Brief — Every record must be repeated precisely as it stands.

Task inputs —

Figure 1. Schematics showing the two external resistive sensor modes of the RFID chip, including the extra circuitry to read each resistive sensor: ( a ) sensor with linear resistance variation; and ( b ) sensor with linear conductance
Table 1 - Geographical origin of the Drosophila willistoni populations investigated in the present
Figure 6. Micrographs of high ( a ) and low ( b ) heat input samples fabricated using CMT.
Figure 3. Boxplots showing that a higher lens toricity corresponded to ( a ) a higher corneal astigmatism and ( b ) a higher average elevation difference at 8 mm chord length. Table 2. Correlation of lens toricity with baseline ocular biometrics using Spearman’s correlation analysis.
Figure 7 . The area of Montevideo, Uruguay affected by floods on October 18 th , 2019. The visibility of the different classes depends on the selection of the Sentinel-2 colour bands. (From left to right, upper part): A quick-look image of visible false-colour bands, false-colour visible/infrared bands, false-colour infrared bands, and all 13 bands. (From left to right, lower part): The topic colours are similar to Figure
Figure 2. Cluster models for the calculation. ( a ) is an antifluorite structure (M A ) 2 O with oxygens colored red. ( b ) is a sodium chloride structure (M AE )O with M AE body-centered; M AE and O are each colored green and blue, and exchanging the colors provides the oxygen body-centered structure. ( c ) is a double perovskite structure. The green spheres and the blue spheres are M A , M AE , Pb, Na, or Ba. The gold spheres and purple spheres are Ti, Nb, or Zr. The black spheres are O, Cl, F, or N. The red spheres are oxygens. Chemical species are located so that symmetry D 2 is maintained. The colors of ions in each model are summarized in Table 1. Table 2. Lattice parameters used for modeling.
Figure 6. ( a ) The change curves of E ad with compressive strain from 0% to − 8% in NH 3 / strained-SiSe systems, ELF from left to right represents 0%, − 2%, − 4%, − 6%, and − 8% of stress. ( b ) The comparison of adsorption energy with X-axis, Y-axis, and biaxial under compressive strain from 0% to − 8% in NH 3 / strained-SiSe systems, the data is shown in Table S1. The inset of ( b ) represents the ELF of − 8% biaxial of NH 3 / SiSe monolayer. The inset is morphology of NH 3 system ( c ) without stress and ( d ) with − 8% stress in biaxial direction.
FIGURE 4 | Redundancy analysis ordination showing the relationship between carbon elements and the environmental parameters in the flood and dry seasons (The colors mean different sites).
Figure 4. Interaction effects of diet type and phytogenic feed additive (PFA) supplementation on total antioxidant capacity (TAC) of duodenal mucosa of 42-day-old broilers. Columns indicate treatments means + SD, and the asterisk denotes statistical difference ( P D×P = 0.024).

Written response —
Figure 1. Schematics showing the two external resistive sensor modes of the RFID chip, including the extra circuitry to read each resistive sensor: ( a ) sensor with linear resistance variation; and ( b ) sensor with linear conductance
Table 1 - Geographical origin of the Drosophila willistoni populations investigated in the present
Figure 6. Micrographs of high ( a ) and low ( b ) heat input samples fabricated using CMT.
Figure 3. Boxplots showing that a higher lens toricity corresponded to ( a ) a higher corneal astigmatism and ( b ) a higher average elevation difference at 8 mm chord length. Table 2. Correlation of lens toricity with baseline ocular biometrics using Spearman’s correlation analysis.
Figure 7 . The area of Montevideo, Uruguay affected by floods on October 18 th , 2019. The visibility of the different classes depends on the selection of the Sentinel-2 colour bands. (From left to right, upper part): A quick-look image of visible false-colour bands, false-colour visible/infrared bands, false-colour infrared bands, and all 13 bands. (From left to right, lower part): The topic colours are similar to Figure
Figure 2. Cluster models for the calculation. ( a ) is an antifluorite structure (M A ) 2 O with oxygens colored red. ( b ) is a sodium chloride structure (M AE )O with M AE body-centered; M AE and O are each colored green and blue, and exchanging the colors provides the oxygen body-centered structure. ( c ) is a double perovskite structure. The green spheres and the blue spheres are M A , M AE , Pb, Na, or Ba. The gold spheres and purple spheres are Ti, Nb, or Zr. The black spheres are O, Cl, F, or N. The red spheres are oxygens. Chemical species are located so that symmetry D 2 is maintained. The colors of ions in each model are summarized in Table 1. Table 2. Lattice parameters used for modeling.
Figure 6. ( a ) The change curves of E ad with compressive strain from 0% to − 8% in NH 3 / strained-SiSe systems, ELF from left to right represents 0%, − 2%, − 4%, − 6%, and − 8% of stress. ( b ) The comparison of adsorption energy with X-axis, Y-axis, and biaxial under compressive strain from 0% to − 8% in NH 3 / strained-SiSe systems, the data is shown in Table S1. The inset of ( b ) represents the ELF of − 8% biaxial of NH 3 / SiSe monolayer. The inset is morphology of NH 3 system ( c ) without stress and ( d ) with − 8% stress in biaxial direction.
FIGURE 4 | Redundancy analysis ordination showing the relationship between carbon elements and the environmental parameters in the flood and dry seasons (The colors mean different sites).
Figure 4. Interaction effects of diet type and phytogenic feed additive (PFA) supplementation on total antioxidant capacity (TAC) of duodenal mucosa of 42-day-old broilers. Columns indicate treatments means + SD, and the asterisk denotes statistical difference ( P D×P = 0.024).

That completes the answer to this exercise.